▶ CONSIGNE: Recopiez fidèlement le passage du texte sur les vaccins face aux nouveaux variants, de "Le laboratoire allemand" à "5. Comment lutter?".

▶ TEXTE DE RÉFÉRENCE:
_ _ _

Alors que les campagnes de vaccination qui viennent de commencer offrent un espoir de sortir de cette crise sanitaire mondiale, certains s'interrogent sur la capacité des vaccins à lutter contre les nouveaux variants.

Pour les deux variants, "il n'y a à ce stade pas assez d'informations disponibles pour estimer (s'ils font peser) un risque sur l'efficacité des vaccins", estime l'ECDC.

Toutefois, "en l'état actuel de nos connaissances, les experts pensent que les vaccins actuels seront efficaces contre ces souches", a déclaré Henry Walke, des Centres américains de prévention et de lutte contre les maladies (CDC), lors d'une conférence de presse mercredi.

Le laboratoire allemand BioNTech, à l'origine avec Pfizer du premier vaccin contre le Covid-19 autorisé au monde, a lui assuré qu'il était capable, si besoin était, de fournir un nouveau vaccin "en six semaines" pour répondre à une mutation.

5. Comment lutter?

_ _ _

▶ DONNÉES FOURNIES:
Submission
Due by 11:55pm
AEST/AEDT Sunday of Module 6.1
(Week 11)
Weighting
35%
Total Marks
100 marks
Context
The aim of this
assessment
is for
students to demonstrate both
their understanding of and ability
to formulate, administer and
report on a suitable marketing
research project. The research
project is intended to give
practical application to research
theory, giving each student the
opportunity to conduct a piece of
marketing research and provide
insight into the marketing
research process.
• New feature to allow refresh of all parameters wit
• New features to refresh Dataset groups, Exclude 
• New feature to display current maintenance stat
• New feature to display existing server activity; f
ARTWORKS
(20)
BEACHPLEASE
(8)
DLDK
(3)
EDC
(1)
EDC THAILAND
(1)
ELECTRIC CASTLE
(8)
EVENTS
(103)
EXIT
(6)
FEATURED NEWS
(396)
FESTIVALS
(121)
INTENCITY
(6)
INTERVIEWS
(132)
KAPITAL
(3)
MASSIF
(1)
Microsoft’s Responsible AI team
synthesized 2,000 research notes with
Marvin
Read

_ _ _

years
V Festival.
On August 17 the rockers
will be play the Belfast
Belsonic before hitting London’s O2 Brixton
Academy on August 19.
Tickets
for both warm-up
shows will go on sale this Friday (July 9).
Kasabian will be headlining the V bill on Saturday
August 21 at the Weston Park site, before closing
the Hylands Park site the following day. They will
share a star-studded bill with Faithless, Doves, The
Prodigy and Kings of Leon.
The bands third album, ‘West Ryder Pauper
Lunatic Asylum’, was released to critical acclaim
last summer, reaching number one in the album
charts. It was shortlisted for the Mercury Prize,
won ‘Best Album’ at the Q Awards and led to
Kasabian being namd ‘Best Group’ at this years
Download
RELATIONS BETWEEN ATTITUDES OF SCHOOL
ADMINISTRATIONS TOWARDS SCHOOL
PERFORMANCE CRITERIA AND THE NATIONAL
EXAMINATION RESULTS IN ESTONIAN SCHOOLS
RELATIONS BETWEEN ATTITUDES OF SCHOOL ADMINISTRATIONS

_ _ _

▶ ZONE DE RÉPONSE:
Le laboratoire allemand BioNTech, à l'origine avec Pfizer du premier vaccin contre le Covid-19 autorisé au monde, a lui assuré qu'il était capable, si besoin était, de fournir un nouveau vaccin "en six semaines" pour répondre à une mutation.

5. Comment lutter?